As our view moves outward toward the edges of the frame, the light diminishes gradually, the bedsheets and blanket grow darker. What we see most clearly, the folds of the upper sheet and especially the flat sheet below, are like the space inside the periphery of attention in a loving gaze or in making love; everything outside tends to blur or vanish.
The smooth transitions between shadow and light evoke a feeling of gentleness and, in this case, even tenderness. At the same time, the curving folds of the upper sheet remind us of sexual movements, of the curves of the female body that we imagine has recently lain in this bed, where a woman has left a few hairpins on the sheet.
Those hairpins, though small, are the center of our attention. The waving folds of the upper sheet surround them as hills surround a small cluster of houses in a valley. The pins are the most sharply-defined objects in the scene, showing all the more clearly because they’re placed on the brightest area in the image. They make us think of a woman unpinning and taking down her hair, for sleep or for love. The number and size of the pins imply (at least to a “layman” in matters of female grooming) the luxuriance of the hair that they held. And their lying together as they do suggests the care that the woman must have taken in laying, not tossing, them down. Our response is subtly affected as well by the pins not lying dead center in the scene, but “modestly” to the side, cradled by the upper sheet that surrounds and rises behind them.
All of these things make for an experience of sensuousness, not sensuality; of savoring, not ravening; of grace and quiet and attentiveness.
You feel, indirectly, the loveliness and gentleness of the woman who was in this bedroom just a while ago.
In part, I love this photograph because for me it’s a mirror in which I see my wife’s reflection.
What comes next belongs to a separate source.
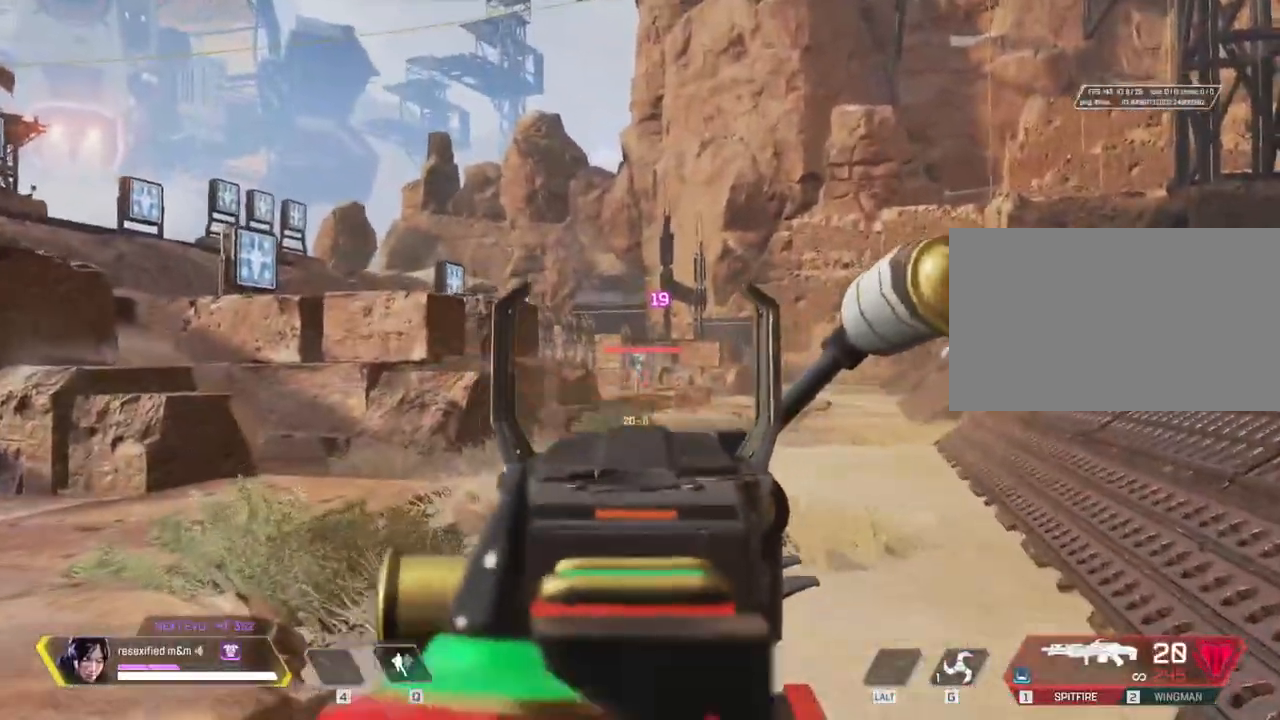
Gameplay with keyboard and mouse; each line is a JSON object with the keys and mouse buttons held at the frame after it. "events" lists presses ("down") and releases ("up") of "1", "2", "3", "4", "5", "a", "alt", "c", "caps_lock", "ctrl", "d", "e", "f", "g", "q", "r", "s", "shift", "space", "t", "tab", "v", "w", "x", "z", "mouse_left", "mouse_wheel" and "mouse_right" between this image and that frame as [ms after this image, input, new state], when the widget could be followed in between. "mouse_left", "mouse_wheel", "mouse_right" = the "left", "wheel", "right" buttons of the "mouse" list. No other keys are recorded. "wheel" means that the mouse wheel is clicked or scrolled. Not read: mouse_move.
{"keys": ["w"], "mouse": ["left", "right"], "events": []}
When it comes to why we love certain works, we can’t overlook their reach into the personal particulars of our lives and our selves. In a poem of mine (“The Wedding Poem”) that was first published in the year after my wife and I were married, I quoted another artwork that I love, a poem by the 9th-Century Chinese poet, Chang Hu (translated by Witter Bynner), that’s the literary kin of Cunningham’s visual image. Both works are sexy without being showy, and both embody an irresistible tenderness of spirit in the artwork’s maker as well as in its subject.
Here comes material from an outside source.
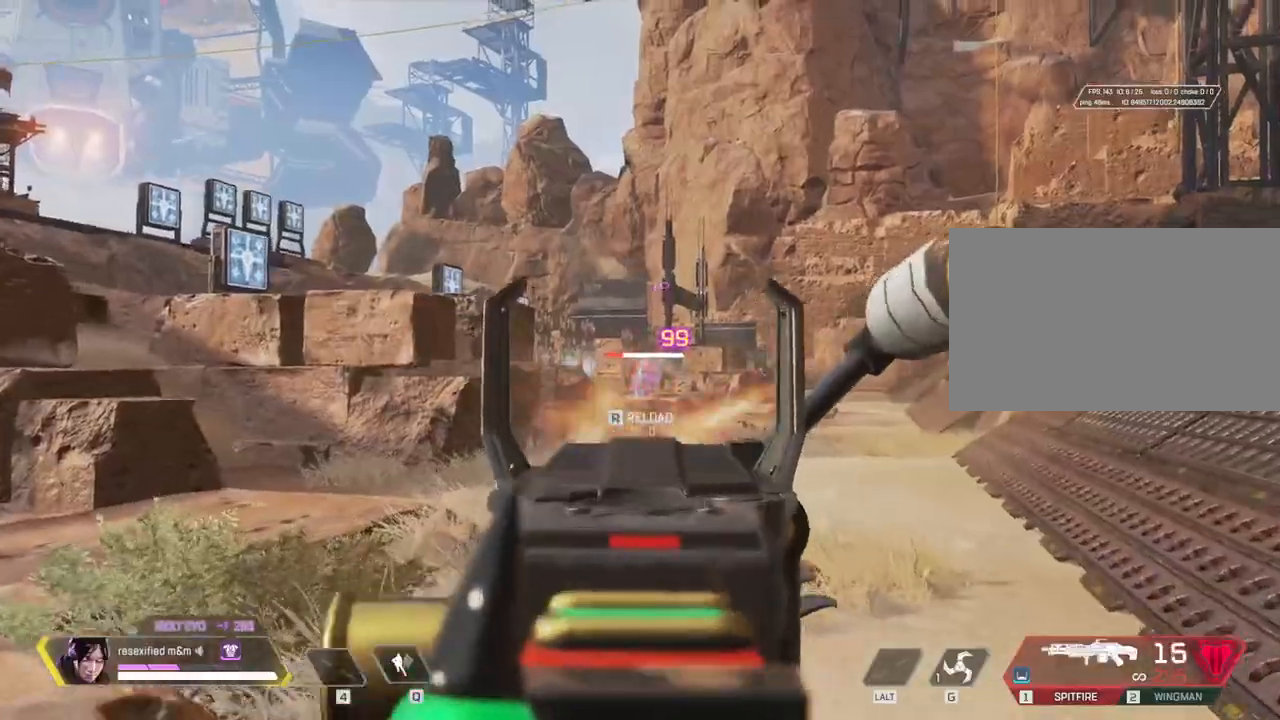
{"keys": ["w"], "mouse": ["left", "right"]}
And beneath your talk I could see
the woman of that Chinese poem that I love:
When the moonlight, reaching a tree by the gate,
Shows her a quiet bird on its nest,
She removes her jade hairpins and sits in the shadow
And puts out a flame where a moth was flying.
I’m gratefully moonstruck, as I have been for years, by the lovely folds, dim light, and loosed pins in Imogen Cunningham’s photograph; by Chang Hu’s compassionate heroine, removing her hairpins by a moonlit window; and by the glorious, unpinned hair of my own gentle beauty, pictured below, glowing in a new scene of moonlight and shadow:
Society works to make us believe that we’re small, insufficient, that we have to run on the fumes of worldly ambition, that we’ll be doomed if we don’t buy what it sells and strive for its peer approval and prizes. On the other hand, countless religious texts, artworks, books of psychology and philosophy throughout the centuries have tried to tell us what a crushing load of crap that is. Yet despite the fact that in books, in films, in history, we see the story of our deeper and grander struggle, and even though we smile or applaud like mad when the movie hero or heroine triumphs, we fail to see ourselves — I mean, really see ourselves — in those dramas.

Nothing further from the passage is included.